With privatization, the company can downsize the carrier without the threat of political interference. Details are scant as are any reactions from the company’s employee groups. Air India currently has about 8,000 employees.
The carrier’s 128-aircraft fleet is relatively young. Air India has roughly 30 older Airbus A320-family aircraft as well as 27 A320neos and 20 A321s, according to its latest fleet data. It has 27 Boeing 787-800s, 15 777-300ERs, three 777-200LRs, and owns four 747-400s.
But the real prize for the Tata Group is Air India’s international operating rights, slots, and route network. These were negotiated and acquired over the decades since the 1940s, when India still was the “Viceroy’s Territory,” as reflected still in the country’s “VT” ICAO tail numbers. No Indian carrier can match its network breadth, and since the demise of Jet Airways in 2019, no Indian carrier even comes close. SpiceJet and Indigo operate near-international routes mainly to Southeast Asia and the Middle East. Vistara has international ambitions — before the pandemic it operated flights to London, Paris, and Frankfurt — and has announced plans to fly to New York after getting U.S. permission to do so.

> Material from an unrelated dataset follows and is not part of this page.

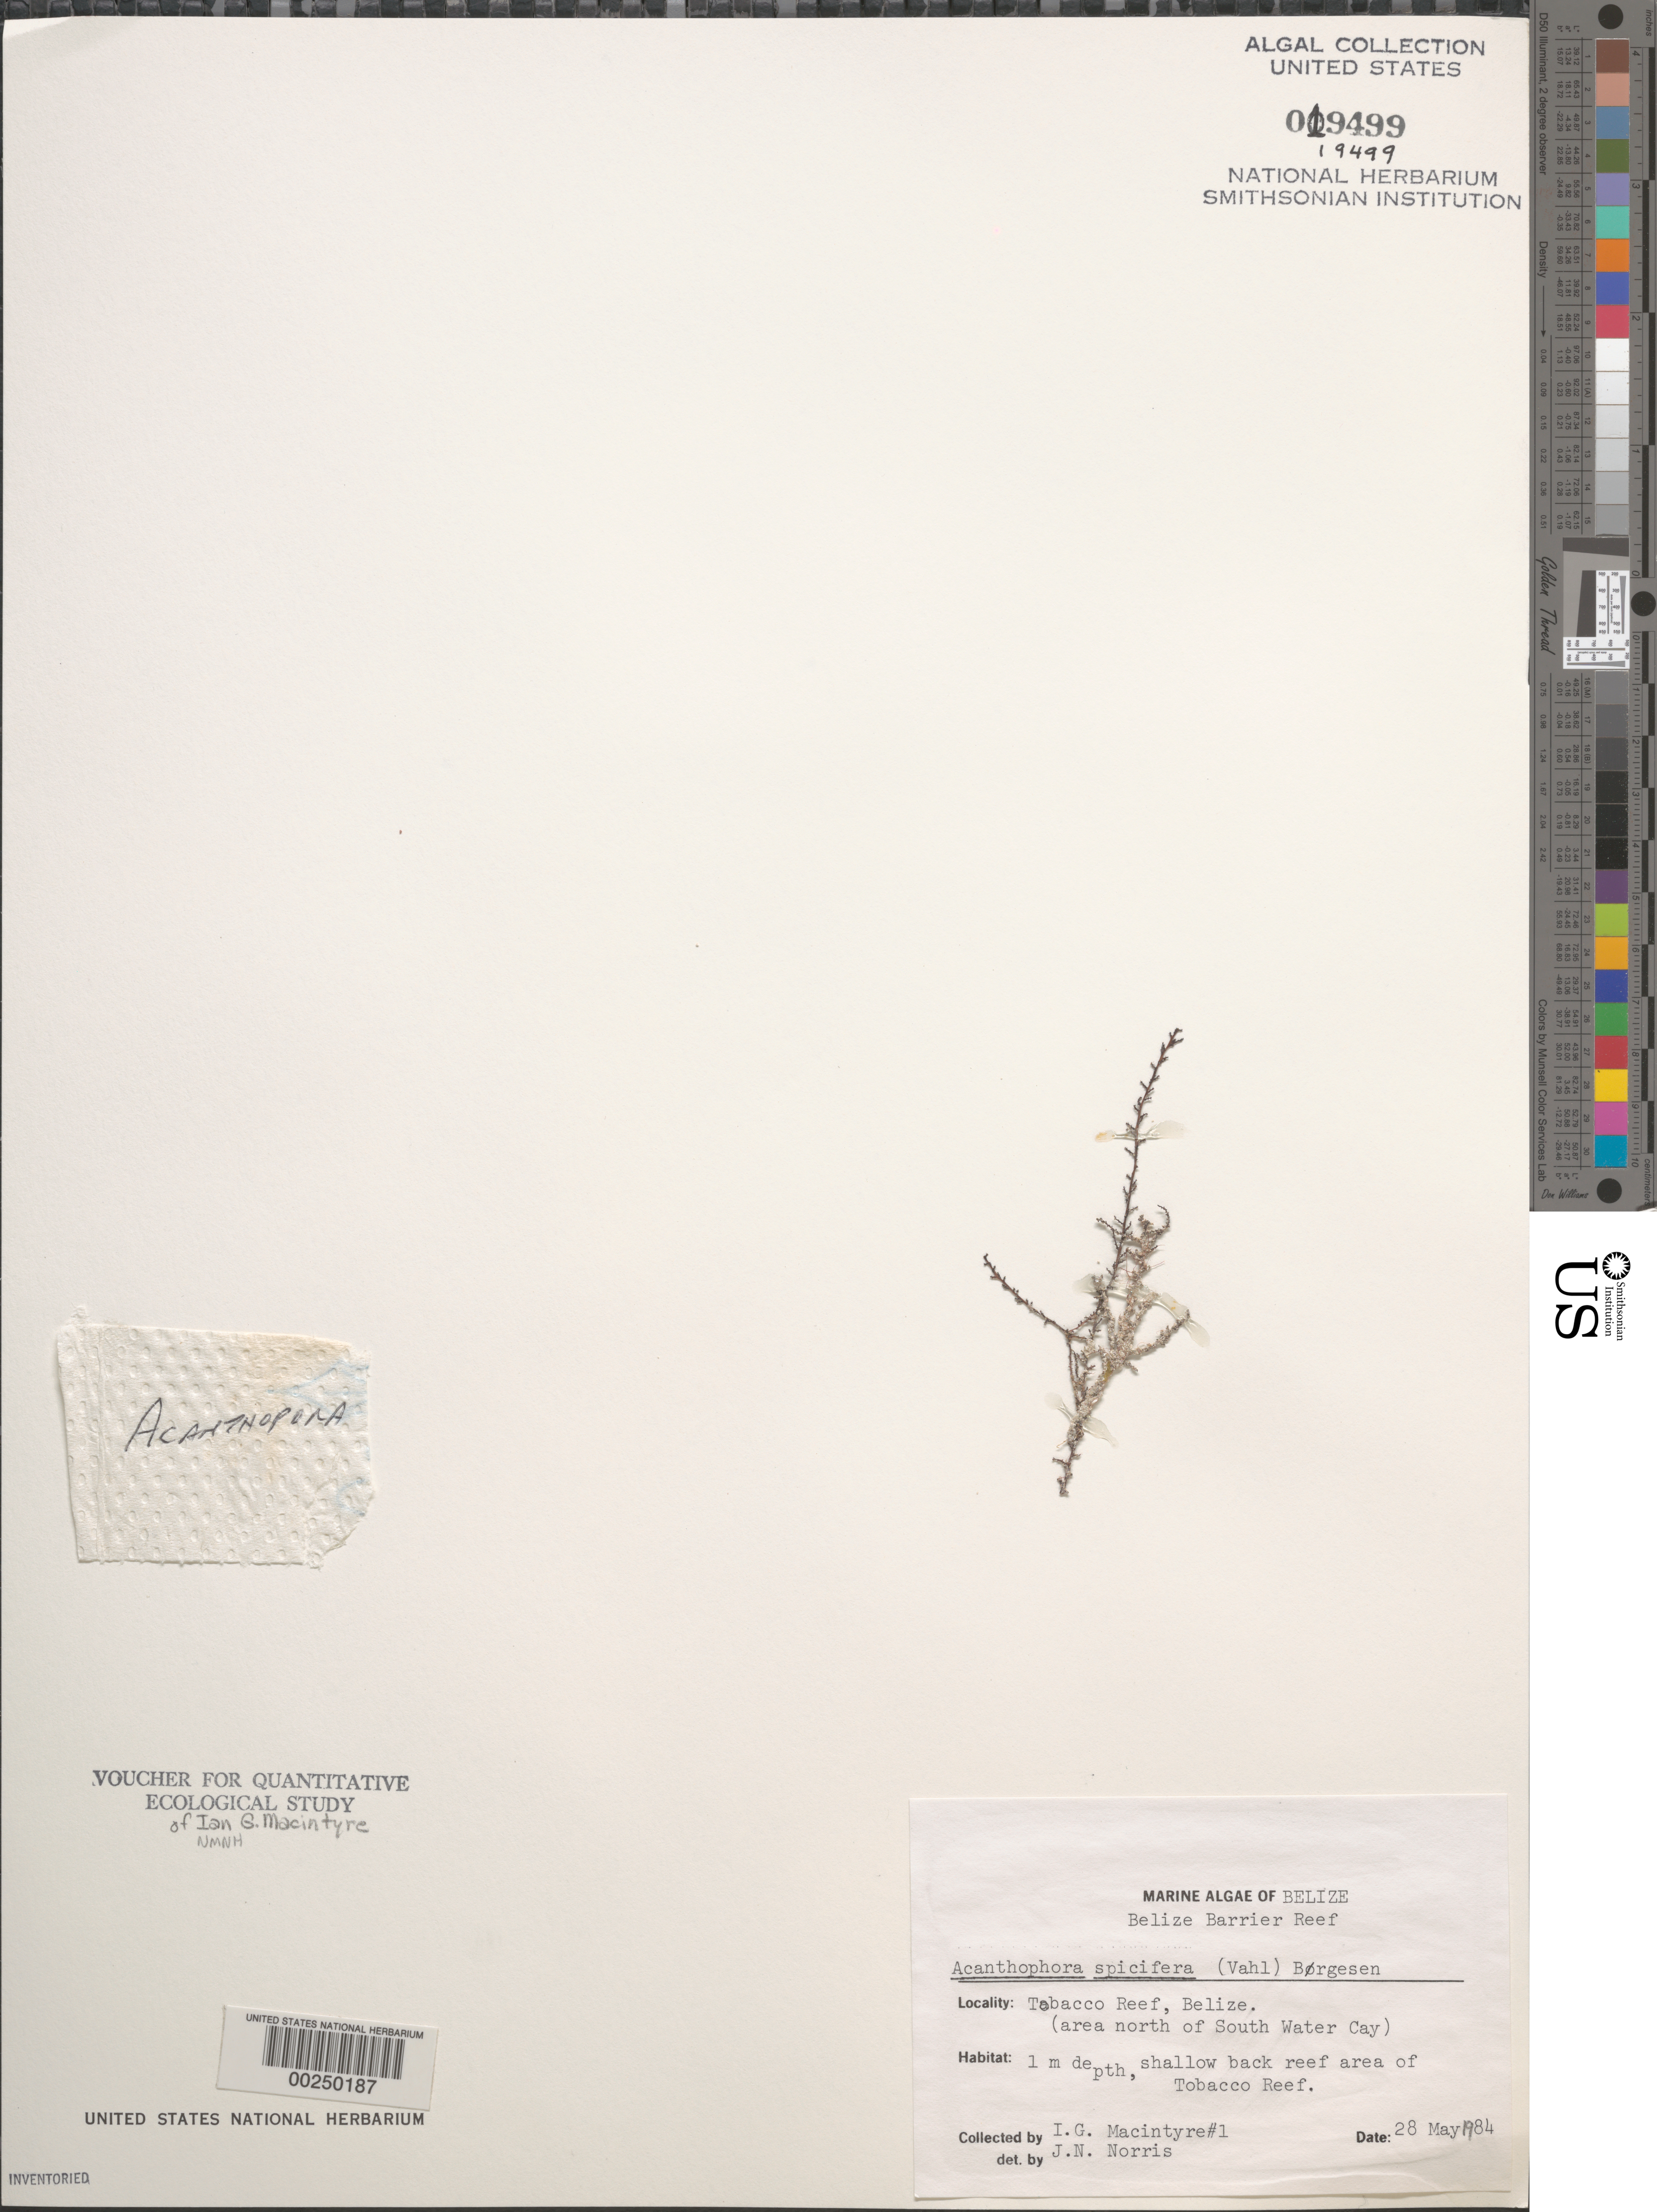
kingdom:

By contrast, before the pandemic, Air India operated flights within Asia, and to North America, Africa, Europe, and Australia. The carrier had 70 international routes and said it made two-thirds of its revenues from that network.
And perhaps the most lucrative asset for the Tata Group: Air India’s relatively large portfolio of slots at London Heathrow International Airport. It currently operates 10 nonstop routes to the slot-restricted airport. To put that in perspective, JetBlue Airways this year fought a long battle to eke out a single slot at Heathrow.
“On an emotional note, Air India under the leadership of J.R.D. Tata had at one time gained the reputation of being one of the most prestigious airlines in the world,” Ratan Tata said, referring to his forebear. “Tatas will have the opportunity of regaining the image and reputation it enjoyed in previous years.”